## Entries provided
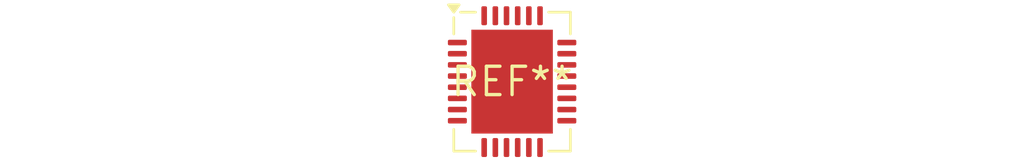
<source format=kicad_pcb>
(kicad_pcb (version 20240108) (generator pcbnew)

  (general
    (thickness 1.6)
  )

  (paper "A4")
  (layers
    (0 "F.Cu" signal)
    (31 "B.Cu" signal)
    (32 "B.Adhes" user "B.Adhesive")
    (33 "F.Adhes" user "F.Adhesive")
    (34 "B.Paste" user)
    (35 "F.Paste" user)
    (36 "B.SilkS" user "B.Silkscreen")
    (37 "F.SilkS" user "F.Silkscreen")
    (38 "B.Mask" user)
    (39 "F.Mask" user)
    (40 "Dwgs.User" user "User.Drawings")
    (41 "Cmts.User" user "User.Comments")
    (42 "Eco1.User" user "User.Eco1")
    (43 "Eco2.User" user "User.Eco2")
    (44 "Edge.Cuts" user)
    (45 "Margin" user)
    (46 "B.CrtYd" user "B.Courtyard")
    (47 "F.CrtYd" user "F.Courtyard")
    (48 "B.Fab" user)
    (49 "F.Fab" user)
    (50 "User.1" user)
    (51 "User.2" user)
    (52 "User.3" user)
    (53 "User.4" user)
    (54 "User.5" user)
    (55 "User.6" user)
    (56 "User.7" user)
    (57 "User.8" user)
    (58 "User.9" user)
  )

  (setup
    (pad_to_mask_clearance 0)
    (pcbplotparams
      (layerselection 0x00010fc_ffffffff)
      (plot_on_all_layers_selection 0x0000000_00000000)
      (disableapertmacros false)
      (usegerberextensions false)
      (usegerberattributes false)
      (usegerberadvancedattributes false)
      (creategerberjobfile false)
      (dashed_line_dash_ratio 12.000000)
      (dashed_line_gap_ratio 3.000000)
      (svgprecision 4)
      (plotframeref false)
      (viasonmask false)
      (mode 1)
      (useauxorigin false)
      (hpglpennumber 1)
      (hpglpenspeed 20)
      (hpglpendiameter 15.000000)
      (dxfpolygonmode false)
      (dxfimperialunits false)
      (dxfusepcbnewfont false)
      (psnegative false)
      (psa4output false)
      (plotreference false)
      (plotvalue false)
      (plotinvisibletext false)
      (sketchpadsonfab false)
      (subtractmaskfromsilk false)
      (outputformat 1)
      (mirror false)
      (drillshape 1)
      (scaleselection 1)
      (outputdirectory "")
    )
  )

  (net 0 "")

  (footprint "QFN-28-1EP_5x6mm_P0.5mm_EP3.65x4.65mm" (layer "F.Cu") (at 0 0))

)

</source>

## The task
Read through the data and copy every line where "Adhes" shows up.

## Expected answer
    (32 "B.Adhes" user "B.Adhesive")
    (33 "F.Adhes" user "F.Adhesive")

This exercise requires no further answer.